'sistem' yaklaşımı tartışmalı bir konu. İnsanlar robot değil, ancak bir noktaya kadar yönlendirilebilirler. Limitleri vardır. Kapitalist birikim bir sistem değil, paradigmadır. Dolayısıyla sistemleri kapsar, sistemleri içerser(kapsamaya yönelir)
Etik ve ahlak, toplumsal ya da genel çıkarlar gözetilerek kabul edilmiş kurallardır. Bu kuralları 'ben beğenmedim o zaman hiçkimse beğenmesin' yaklaşımıyla yıkmak mümkün değildir. Öte yandan bir başkasının malını çalmamak kendi malının çalınmamasının garantisidir. Yani fikrini beğenmediğimiz kimselerin fikrini beyan edebilmesi gibi bir durum bu.
Özgürlükler zarar verici düzeye girdiği anda bu durum yıkıcılığı beraberinde getirir. Çünkü bireyin zararı mikro düzeyde de olsa, bu yaygınlaşacak, yaygınlaştıkça piranaların et parçasını didiklediği gibi bir etki doğacaktır.
Eğer etiği ve ahlakı yıkarsanız da o toplum işte gerçek bir belirsizliğe düşüp kendini tüketir, yok olur. Ormanın da bir ahlakı vardır elbette. Bir sürüde barınmak için bireyin belli sorumlulukları üzerine alması gerekir. Yoksa sürü hayatını devam ettiremeyebilir. Yaşama şansını kaybeder. Ayrıca bu durum insanlardaki gibi içgüdüseldir. İnsanlar da topluma hayatta kalmak için uyum sağlarlar. Öyle 'yukarıdan indi' diye bir şey söz konusu değil.
Şans faktörünü yok saymamakla birlikte çalışma faktörü de önemlidir. Yani zorla güzellik olmaz belki, fakat bazı konularda insanlar kendi limitlerini keşfettikçe maddi manevi ödüllere de ulaşabilirler. Elbette ödül hiçbir zaman garanti değildir.

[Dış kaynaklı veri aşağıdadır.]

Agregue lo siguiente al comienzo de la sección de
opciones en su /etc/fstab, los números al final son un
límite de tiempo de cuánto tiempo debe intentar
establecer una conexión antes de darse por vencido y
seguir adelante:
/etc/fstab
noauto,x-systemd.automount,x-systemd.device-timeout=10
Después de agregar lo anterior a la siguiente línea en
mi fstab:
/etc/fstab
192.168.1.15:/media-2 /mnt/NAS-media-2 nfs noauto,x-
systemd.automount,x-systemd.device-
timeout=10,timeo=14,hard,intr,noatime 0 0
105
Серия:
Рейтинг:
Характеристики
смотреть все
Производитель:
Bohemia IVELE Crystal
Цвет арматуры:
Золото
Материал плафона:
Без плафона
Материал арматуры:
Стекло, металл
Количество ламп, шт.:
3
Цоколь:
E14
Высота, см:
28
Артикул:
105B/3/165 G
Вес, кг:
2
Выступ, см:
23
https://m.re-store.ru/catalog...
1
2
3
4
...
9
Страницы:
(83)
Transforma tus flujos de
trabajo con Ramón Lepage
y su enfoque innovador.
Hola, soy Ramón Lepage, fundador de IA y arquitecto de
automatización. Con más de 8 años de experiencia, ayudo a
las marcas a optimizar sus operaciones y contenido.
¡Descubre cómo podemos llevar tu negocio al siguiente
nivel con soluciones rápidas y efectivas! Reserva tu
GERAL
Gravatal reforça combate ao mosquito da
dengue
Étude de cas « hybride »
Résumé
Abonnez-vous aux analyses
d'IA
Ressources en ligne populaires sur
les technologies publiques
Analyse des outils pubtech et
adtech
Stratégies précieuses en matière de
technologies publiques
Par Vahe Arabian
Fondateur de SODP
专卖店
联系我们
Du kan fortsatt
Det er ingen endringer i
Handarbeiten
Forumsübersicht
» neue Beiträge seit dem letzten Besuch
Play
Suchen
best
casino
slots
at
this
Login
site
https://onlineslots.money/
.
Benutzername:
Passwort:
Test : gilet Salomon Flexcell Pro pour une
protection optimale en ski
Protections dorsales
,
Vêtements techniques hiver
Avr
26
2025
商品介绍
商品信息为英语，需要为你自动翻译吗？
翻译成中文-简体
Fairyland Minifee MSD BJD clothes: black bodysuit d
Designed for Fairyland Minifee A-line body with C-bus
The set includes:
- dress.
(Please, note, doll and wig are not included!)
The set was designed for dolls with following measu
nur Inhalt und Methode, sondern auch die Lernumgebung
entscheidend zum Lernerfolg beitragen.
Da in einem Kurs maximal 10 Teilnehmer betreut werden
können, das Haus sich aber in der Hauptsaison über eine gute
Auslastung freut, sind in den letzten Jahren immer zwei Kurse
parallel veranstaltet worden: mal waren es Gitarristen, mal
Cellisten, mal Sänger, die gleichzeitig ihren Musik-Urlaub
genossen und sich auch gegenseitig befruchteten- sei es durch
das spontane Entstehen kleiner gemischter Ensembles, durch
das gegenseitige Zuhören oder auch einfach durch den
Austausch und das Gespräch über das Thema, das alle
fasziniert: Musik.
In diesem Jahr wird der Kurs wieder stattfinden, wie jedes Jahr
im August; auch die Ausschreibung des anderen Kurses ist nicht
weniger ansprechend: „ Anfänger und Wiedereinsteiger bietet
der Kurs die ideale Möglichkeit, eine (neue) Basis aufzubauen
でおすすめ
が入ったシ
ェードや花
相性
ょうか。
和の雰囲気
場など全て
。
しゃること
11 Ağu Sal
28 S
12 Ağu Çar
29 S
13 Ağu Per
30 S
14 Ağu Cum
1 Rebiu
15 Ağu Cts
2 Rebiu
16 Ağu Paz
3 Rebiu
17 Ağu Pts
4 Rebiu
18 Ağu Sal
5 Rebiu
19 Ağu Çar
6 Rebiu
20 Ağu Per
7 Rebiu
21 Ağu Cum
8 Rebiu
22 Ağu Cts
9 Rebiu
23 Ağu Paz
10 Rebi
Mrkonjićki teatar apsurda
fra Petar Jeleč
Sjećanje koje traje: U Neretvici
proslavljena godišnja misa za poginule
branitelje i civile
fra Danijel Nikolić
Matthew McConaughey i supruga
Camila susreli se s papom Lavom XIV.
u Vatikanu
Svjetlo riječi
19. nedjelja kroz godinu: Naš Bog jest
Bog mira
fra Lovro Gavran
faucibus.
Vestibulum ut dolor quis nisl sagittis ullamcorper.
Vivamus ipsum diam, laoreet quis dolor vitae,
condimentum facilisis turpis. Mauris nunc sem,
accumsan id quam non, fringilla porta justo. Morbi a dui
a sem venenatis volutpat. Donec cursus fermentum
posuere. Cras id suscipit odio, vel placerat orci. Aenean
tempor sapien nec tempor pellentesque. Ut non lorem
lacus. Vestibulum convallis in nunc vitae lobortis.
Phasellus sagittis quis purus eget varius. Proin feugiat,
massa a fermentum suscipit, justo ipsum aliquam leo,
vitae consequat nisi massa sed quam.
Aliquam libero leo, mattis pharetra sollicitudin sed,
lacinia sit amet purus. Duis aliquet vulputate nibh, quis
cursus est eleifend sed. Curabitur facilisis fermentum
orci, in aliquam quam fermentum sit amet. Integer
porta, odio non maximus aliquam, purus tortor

Son olarak çalacak bir şeyi üreten de rekabettir. Ödül yoksa rekabet azalır, ilerleme yavaşlar. Yani birikim yoksa iphone da yok. İleri medeni ülkelerdeki insanların iphone alabilmesi için Çin'de milyonlarca insan açlık ve sefaletle boğuşmak zorundadır. İphone'un gerçek değeri buradan gelir. Çin'deki atıl birikimi değerlendirip sömürmeden kimse iphone üretip bu kadar çok kişiye satamaz.